Endoscopic mucosal resection of a small nodular lesion in the distal esophagus from a patient with long-standing history of Barrett esophagus (case 3). Sections show full-thickness epithelial atypia with enlarged round and hyperchromatic nuclei (a). There is glandular architectural complexity with a “never-ending” anastomosing pattern (b)

Differential Diagnosis

  • Barrett esophagus

  • Barrett esophagus with low-grade dysplasia

  • Barrett esophagus with high-grade dysplasia

  • Barrett esophagus with intramucosal adenocarcinoma

IHC and Other Ancillary Studies

  • None.

Final Diagnosis

Barrett esophagus with intramucosal adenocarcinoma.

Take-Home Messages

  • BE with intramucosal adenocarcinoma is characterized by high-grade cytology. Architectural features of intramucosal adenocarcinoma include single cells in the lamina propria or complex, never-ending anastomosed glands.

Case 4

Learning Objectives

  1. 1.

    To understand the diagnostic criteria for IM

  2. 2.

    To understand the difference between true and pseudo-goblet cells

Case History

A 58-year-old male presented with reflux symptoms.

Endoscopic Findings

An upper endoscopy revealed an irregular Z-line and a tongue of pink mucosa in the distal esophagus extending ~1.2 cm above the GEJ.

Histologic Findings

  • Histologic sections demonstrate gastric-type columnar mucosa with a small island of multilayered cells.

  • Some of the cells have intracytoplasmic mucin vacuoles with a blue hue (Fig. 3.12a).

Fig. 3.12
figure 12

Distal esophageal biopsy (case 4) showing clusters of mucin-containing cells (a) that stain blue on Alcian blue at pH 2.5 (b)

Differential Diagnosis

  • Intestinal metaplasia, consistent with Barrett esophagus

  • Pseudo-goblet cells, no support for Barrett esophagus

IHC and Other Ancillary Studies

  • Alcian blue stain at pH 2.5 shows “blue mucin” (Fig. 3.12b).

Final Diagnosis

Pseudo-goblet cells, no support for Barrett esophagus.

Take-Home Messages

  • Pseudo-goblet cells can have “blue mucin” and even a “goblet” shape.
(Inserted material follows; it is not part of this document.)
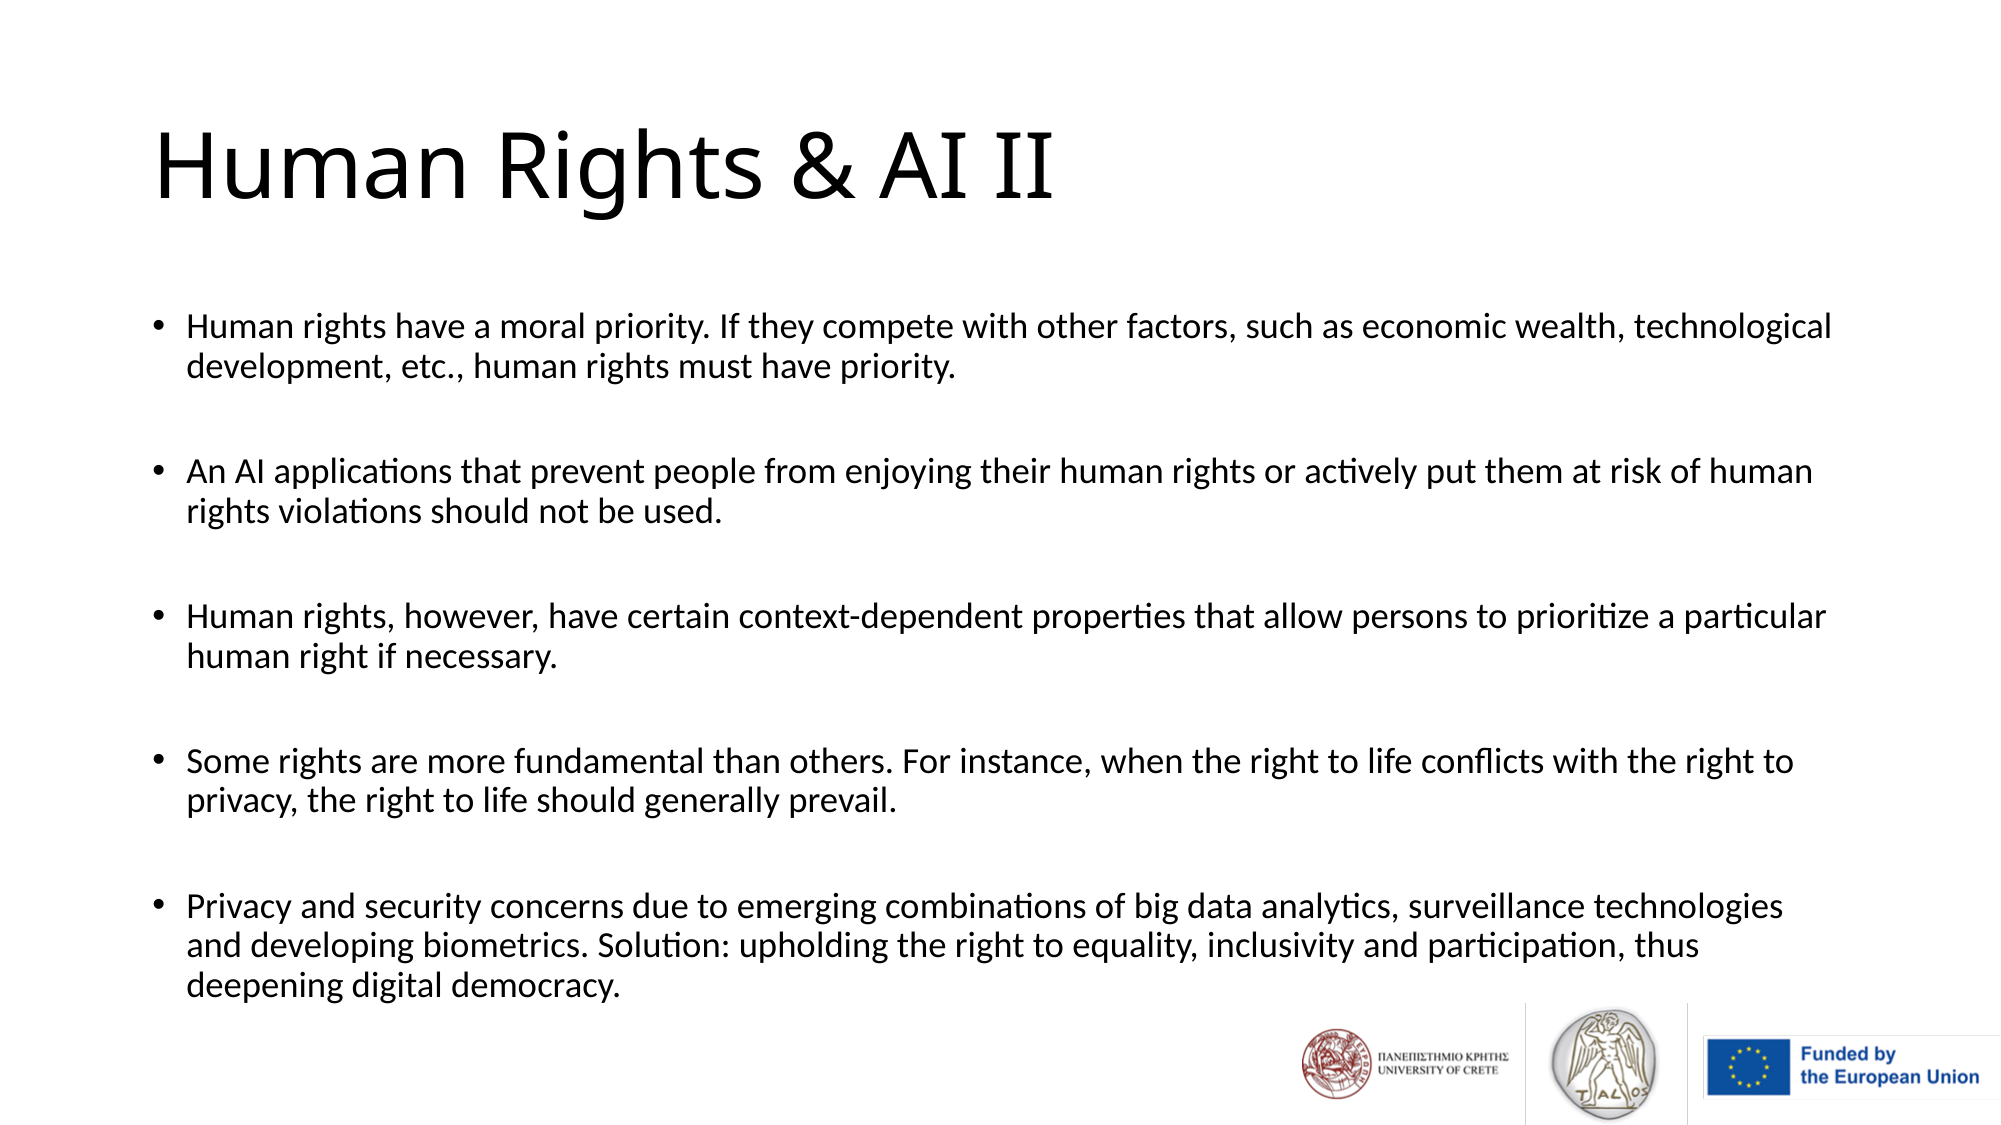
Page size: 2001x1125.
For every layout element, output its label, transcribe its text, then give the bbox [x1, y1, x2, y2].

title Human Rights & AI II [137, 59, 1863, 278]
picture [1302, 1003, 2000, 1125]
list Human rights have a moral priority. If they compete with other factors, such as economic wealth, technological development, etc., human rights must have priority. An AI applications that prevent people from enjoying their human rights or actively put them at risk of human rights violations should not be used. Human rights, however, have certain context-dependent properties that allow persons to prioritize a particular human right if necessary. Some rights are more fundamental than others. For instance, when the right to life conflicts with the right to privacy, the right to life should generally prevail. Privacy and security concerns due to emerging combinations of big data analytics, surveillance technologies and developing biometrics. Solution: upholding the right to equality, inclusivity and participation, thus deepening digital democracy. [137, 299, 1863, 1014]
  • Pseudo-goblet cells are typically arranged in clusters or linear rows, whereas true goblet cells are more dispersed among intervening non-goblet columnar cells.

  • Alcian blue stain at pH 2.5 stains both true and pseudo-goblet cells blue and is not recommended as a routine stain to help diagnosis.

  • True goblet cells are required for BE diagnosis in the United States.